We’re a bit late on reporting on our Markers of Authenticity series in 2017, but thought we should put out a recap as we look ahead to 2018.
In 2017 the Markers of Authenticity Interdisciplinary Seminar Series continued at Macquarie University, supported by funding from Faculty of Arts Research Theme funding scheme, and the MQ Ancient Cultures Research Centre: we’re very grateful to both bodies for their generous support.
Our 2017 program saw an increase in disciplinary representation across the Faculty and University: as well as the range of fields represented by the presenters, the audiences regularly featured staff and students from a wide range of departments (International Studies; English; Ancient History; Music, Media, Communication and Cultural Studies; Linguistics; Philosophy; Modern History; Security Studies and Criminology; and Cognitive Science). Audience numbers averaged between 20 and 30 throughout the year, with several larger events exceeding this. This year we aimed to enhance our links with other research clusters and centres, and to this end co-sponsored events with the Centre for Applied History, the ‘Environmental Humanities’ research cluster, the ‘World Literatures and Cultures’ Research Cluster, and the Australian Centre for Ancient Numismatic Studies.

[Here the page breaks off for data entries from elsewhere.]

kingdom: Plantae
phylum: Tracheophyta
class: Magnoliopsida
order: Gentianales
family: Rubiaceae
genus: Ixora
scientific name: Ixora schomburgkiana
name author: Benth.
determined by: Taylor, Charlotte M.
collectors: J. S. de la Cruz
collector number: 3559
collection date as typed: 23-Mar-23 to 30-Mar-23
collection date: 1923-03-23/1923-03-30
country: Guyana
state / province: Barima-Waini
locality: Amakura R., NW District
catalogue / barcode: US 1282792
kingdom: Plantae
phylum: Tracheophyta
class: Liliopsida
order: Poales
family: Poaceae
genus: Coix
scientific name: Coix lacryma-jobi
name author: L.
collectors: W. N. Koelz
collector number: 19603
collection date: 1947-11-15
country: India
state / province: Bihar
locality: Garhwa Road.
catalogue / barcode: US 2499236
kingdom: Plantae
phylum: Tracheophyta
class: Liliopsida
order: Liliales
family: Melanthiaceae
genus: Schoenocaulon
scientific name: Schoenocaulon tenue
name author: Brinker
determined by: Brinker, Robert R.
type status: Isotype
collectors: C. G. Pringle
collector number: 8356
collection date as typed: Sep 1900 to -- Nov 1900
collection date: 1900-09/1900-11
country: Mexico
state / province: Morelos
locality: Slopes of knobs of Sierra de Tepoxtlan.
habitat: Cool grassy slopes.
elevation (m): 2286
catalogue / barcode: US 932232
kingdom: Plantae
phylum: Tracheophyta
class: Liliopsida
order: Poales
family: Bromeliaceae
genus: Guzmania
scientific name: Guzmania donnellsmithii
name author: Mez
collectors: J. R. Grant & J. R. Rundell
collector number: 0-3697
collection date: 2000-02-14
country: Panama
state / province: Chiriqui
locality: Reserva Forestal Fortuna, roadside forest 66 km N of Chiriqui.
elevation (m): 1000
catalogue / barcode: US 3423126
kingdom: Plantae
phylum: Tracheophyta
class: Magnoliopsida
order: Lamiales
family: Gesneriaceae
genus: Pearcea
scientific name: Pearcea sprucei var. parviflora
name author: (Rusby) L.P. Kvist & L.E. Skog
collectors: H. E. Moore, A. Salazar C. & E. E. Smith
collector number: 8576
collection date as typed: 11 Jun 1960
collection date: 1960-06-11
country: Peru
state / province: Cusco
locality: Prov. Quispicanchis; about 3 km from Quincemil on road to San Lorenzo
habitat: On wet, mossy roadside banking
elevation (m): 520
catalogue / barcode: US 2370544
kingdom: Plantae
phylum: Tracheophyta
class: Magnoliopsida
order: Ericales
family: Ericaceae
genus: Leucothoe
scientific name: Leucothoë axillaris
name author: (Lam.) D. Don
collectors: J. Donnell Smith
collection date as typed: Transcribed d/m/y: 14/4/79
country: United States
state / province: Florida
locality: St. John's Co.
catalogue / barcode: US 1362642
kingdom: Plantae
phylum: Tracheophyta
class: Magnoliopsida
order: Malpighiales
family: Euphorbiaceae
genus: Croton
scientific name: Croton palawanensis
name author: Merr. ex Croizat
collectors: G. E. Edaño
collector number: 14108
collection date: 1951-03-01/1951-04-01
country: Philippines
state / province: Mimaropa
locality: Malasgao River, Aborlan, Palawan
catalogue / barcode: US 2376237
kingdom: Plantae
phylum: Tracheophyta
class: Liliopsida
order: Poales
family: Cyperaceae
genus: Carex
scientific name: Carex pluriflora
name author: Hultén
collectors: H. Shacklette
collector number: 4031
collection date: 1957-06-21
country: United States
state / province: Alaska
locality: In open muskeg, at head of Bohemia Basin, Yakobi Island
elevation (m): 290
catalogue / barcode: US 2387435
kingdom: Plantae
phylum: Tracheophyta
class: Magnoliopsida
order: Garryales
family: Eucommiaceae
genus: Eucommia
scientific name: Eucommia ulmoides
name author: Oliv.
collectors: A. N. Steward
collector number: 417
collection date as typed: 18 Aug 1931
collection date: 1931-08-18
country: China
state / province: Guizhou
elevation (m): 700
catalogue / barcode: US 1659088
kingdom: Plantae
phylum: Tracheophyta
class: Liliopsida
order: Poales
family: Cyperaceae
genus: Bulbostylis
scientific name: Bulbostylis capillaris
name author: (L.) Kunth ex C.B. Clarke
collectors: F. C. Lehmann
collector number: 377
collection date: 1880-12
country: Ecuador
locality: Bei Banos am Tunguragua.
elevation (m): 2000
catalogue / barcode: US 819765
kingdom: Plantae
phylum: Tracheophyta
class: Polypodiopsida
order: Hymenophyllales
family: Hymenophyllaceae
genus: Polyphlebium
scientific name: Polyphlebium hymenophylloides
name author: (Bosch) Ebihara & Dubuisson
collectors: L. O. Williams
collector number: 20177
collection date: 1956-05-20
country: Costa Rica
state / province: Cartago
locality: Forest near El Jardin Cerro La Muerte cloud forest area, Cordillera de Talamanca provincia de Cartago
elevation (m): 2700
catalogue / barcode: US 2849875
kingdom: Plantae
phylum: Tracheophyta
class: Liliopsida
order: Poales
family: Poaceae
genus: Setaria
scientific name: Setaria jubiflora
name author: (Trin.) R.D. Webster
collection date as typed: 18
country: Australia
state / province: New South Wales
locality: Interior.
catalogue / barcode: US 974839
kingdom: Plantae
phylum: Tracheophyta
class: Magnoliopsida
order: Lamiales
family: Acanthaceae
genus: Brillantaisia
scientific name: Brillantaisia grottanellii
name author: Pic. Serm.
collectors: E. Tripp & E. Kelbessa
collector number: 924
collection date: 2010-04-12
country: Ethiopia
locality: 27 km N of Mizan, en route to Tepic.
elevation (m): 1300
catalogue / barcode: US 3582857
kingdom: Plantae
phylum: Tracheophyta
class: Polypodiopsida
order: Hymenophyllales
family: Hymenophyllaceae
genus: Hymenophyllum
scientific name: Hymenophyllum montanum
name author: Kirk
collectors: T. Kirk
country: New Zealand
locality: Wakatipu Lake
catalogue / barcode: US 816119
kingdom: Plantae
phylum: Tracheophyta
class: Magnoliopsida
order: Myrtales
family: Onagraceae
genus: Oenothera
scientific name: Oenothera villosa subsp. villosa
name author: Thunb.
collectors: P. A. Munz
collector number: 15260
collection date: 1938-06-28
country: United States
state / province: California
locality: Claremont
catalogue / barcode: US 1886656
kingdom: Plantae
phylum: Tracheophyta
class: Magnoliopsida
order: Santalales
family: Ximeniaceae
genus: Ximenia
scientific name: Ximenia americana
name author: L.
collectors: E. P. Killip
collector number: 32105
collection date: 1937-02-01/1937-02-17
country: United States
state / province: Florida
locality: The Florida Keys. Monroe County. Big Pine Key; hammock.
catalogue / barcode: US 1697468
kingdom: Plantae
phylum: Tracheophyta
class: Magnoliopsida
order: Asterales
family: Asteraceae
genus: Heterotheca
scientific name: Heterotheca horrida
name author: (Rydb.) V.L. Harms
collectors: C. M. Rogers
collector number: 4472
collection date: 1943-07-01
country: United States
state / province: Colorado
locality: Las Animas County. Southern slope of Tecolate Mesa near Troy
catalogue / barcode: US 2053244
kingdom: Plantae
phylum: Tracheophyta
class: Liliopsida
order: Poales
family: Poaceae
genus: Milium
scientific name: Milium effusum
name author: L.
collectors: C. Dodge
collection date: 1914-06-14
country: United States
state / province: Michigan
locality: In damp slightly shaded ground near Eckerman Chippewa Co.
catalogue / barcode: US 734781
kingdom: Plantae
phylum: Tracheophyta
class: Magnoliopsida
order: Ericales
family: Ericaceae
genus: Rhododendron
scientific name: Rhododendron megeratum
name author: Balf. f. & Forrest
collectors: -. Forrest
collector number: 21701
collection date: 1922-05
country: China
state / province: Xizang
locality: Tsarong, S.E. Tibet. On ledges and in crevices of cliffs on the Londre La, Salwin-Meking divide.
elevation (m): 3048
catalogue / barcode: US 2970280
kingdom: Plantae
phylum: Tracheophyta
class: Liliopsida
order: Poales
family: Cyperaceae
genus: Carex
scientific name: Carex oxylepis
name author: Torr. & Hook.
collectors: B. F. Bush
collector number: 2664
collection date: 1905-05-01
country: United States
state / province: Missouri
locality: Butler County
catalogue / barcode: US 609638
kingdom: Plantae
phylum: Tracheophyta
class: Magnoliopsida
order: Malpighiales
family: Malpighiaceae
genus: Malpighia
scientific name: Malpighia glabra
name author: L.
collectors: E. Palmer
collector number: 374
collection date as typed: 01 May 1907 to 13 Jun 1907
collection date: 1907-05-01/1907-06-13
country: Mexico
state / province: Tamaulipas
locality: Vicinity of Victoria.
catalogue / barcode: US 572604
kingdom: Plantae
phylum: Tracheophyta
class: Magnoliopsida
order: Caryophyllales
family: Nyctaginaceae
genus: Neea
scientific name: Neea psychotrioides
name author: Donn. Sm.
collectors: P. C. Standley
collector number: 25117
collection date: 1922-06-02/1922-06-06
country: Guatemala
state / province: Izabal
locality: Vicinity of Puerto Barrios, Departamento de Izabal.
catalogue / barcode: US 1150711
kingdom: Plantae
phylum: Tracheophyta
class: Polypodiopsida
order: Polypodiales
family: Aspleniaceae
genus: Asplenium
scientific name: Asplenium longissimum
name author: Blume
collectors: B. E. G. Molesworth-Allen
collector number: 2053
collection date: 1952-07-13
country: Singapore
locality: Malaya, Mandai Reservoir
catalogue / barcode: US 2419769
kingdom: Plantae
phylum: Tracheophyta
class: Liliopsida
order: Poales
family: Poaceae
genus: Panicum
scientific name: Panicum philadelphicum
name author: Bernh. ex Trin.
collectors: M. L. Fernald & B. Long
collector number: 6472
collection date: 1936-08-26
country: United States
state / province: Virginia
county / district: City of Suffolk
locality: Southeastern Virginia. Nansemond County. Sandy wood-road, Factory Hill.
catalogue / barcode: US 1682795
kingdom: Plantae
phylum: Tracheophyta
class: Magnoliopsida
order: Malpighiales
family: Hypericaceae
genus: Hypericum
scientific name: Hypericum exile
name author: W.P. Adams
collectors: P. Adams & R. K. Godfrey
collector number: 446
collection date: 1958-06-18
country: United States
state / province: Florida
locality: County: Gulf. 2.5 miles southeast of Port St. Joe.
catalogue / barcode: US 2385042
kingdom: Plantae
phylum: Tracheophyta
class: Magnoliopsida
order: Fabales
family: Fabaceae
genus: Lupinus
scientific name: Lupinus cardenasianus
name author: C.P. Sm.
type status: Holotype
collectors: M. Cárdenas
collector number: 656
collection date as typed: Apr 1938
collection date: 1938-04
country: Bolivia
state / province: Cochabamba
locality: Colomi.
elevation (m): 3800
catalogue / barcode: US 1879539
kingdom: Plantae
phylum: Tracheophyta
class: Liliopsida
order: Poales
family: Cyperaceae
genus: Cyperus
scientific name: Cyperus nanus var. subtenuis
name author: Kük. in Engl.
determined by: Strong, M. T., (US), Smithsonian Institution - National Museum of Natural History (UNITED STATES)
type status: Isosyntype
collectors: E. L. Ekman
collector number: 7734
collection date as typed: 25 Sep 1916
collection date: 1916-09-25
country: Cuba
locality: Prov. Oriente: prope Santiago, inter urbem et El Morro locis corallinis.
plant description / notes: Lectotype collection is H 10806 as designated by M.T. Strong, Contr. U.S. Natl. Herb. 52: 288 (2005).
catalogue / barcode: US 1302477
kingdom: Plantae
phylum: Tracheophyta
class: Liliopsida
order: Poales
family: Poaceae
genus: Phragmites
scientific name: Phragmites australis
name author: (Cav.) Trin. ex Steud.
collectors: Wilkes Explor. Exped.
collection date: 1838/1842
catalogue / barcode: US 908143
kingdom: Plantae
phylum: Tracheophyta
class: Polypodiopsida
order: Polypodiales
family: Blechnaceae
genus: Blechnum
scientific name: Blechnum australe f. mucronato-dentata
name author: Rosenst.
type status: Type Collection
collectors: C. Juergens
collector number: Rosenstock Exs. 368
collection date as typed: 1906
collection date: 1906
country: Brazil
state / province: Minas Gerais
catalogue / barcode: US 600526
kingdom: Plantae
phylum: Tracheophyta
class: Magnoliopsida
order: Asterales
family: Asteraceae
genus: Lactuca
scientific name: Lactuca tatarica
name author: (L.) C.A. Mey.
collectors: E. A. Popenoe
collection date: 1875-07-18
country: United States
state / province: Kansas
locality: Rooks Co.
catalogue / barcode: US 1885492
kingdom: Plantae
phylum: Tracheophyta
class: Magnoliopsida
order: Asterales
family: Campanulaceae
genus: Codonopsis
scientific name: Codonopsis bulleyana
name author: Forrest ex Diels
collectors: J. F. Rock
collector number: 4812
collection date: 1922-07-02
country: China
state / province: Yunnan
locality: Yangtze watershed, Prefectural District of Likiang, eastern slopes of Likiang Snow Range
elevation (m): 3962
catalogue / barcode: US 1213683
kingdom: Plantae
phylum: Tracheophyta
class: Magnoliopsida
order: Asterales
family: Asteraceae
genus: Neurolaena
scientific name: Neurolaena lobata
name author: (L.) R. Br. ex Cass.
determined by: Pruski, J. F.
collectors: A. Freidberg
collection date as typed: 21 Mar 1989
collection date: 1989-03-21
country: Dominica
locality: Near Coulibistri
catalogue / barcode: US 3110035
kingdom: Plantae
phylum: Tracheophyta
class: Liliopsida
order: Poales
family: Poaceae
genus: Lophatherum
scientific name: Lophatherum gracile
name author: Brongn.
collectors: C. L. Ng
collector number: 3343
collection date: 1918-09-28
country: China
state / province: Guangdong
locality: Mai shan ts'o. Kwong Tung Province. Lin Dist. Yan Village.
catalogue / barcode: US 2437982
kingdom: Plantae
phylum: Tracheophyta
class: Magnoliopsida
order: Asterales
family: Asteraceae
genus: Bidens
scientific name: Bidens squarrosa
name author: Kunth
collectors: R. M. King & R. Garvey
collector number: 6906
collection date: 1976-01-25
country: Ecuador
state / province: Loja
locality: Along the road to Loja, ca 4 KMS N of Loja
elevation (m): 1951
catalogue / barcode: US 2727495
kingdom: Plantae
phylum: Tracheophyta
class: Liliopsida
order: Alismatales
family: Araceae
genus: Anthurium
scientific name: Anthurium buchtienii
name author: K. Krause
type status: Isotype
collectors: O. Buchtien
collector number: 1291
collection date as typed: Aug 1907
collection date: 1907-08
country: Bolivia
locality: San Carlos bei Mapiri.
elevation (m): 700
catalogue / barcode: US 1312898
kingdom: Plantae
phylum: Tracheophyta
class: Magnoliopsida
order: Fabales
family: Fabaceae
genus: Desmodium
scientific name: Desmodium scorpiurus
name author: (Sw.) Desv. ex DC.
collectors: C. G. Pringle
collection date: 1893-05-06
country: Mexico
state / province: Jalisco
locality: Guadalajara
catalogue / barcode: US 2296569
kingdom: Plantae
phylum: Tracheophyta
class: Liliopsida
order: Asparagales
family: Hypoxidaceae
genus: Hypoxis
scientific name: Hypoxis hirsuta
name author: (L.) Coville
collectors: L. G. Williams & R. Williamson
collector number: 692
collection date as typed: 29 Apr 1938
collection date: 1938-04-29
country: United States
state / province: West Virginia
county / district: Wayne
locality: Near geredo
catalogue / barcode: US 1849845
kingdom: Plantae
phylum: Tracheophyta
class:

In the first half of 2017 we held three events: a seminar ‘On Authenticity and Race’ on May 26th, given by Dr Adam Hochman (Philosophy) with a response by A/Prof. Andrew Gillett (Ancient History); an introduction and progress report on the ARC-funded Project ‘Forging Antiquity’ by A/Prof. Malcolm Choat, Dr Rachel-Yuen Collingridge, and our PACE intern (and now Research Assistant) Vanessa Mawby (Ancient History) on June 2; and a conversation on June 9th on ‘The Internet Antiquities Trade: Insight into an Invisible Market?’ between Lauren Dundler (MRes student, Ancient History) and Iain Shearer (Freelance archaeologist, Honorary Fellow University College London).
We began our program for the second half of the year on August 14th with a seminar on ‘Faking the News’, with papers by Dr Colin Klein (Philosophy) and Dr Margie Borschke (Music, Media, Communication and Cultural Studies). This was followed on September 5th by a seminar by Dr Julian Droogan (Security Studies and Criminology) on ‘The Authentic Terrorist?: Mobilising the Past, Battling for the Future’.
On October 13th–14th, we co-hosted a conference, ‘Imagining the Real: Alternative (Arte)Facts from Antiquity to the Present Day’ with the Australian Centre for Ancient Numismatic Studies, which featured keynote speakers from the University of Western Australia (Emeritus Professors John Melville Jones ) and University of Agder (Professor Årstein Justnes), in addition to a range of other speakers ( program and abstracts for the conference).
In late October (26th), we held a seminar on ‘Creative Authenticity: Originality and the Real’ with papers given by Dr. Mio Bryce (International Studies) and Dr Ilona Hongisto (Music, Media, Communication and Cultural Studies).
In early November (2nd), we co-sponsored a panel on the ‘Authenticity of Experience: History and Gaming’ with the Centre for Applied History, which was attended by nearly 60 people. Dr Rowan Tulloch (Music, Media, Communication and Cultural Studies), Daniel Keogh (Educational Games Designer, 3P Learning), and Abbie Hartman (Modern History), gave presentations, followed by a lively Q&A with the audience. Thanks to funding contributed by the Centre for Applied History, the presentations were recorded on video, and can be seen online.
One week later (Nov. 9th), we held a seminar on the ‘Authenticity of Desire’ with papers by Dr Thomas Baudinette (International Studies), and Dr Chelsea Barnett (Modern History). Finally, we co-sponsored a workshop on December 11th on ‘Environmental Change and the Historical Imaginary: Ancient, Medieval, Modern’, with the ‘Environmental Humanities’ research cluster, convened by Professor Louise D’Arcens (English) and featuring an international keynote as well as speakers from Ancient History, Modern History, and English.
We think the 2017 iteration of the series had extremely good outcomes in terms of bringing together a broad cross-disciplinary group to a regular forum to discuss a central theme from multiple disciplinary perspectives. Planning for our 2018 program is well advanced (see our ideas here), and we hope to see many of you at these events: we’ll post a final schedule as soon as it’s available.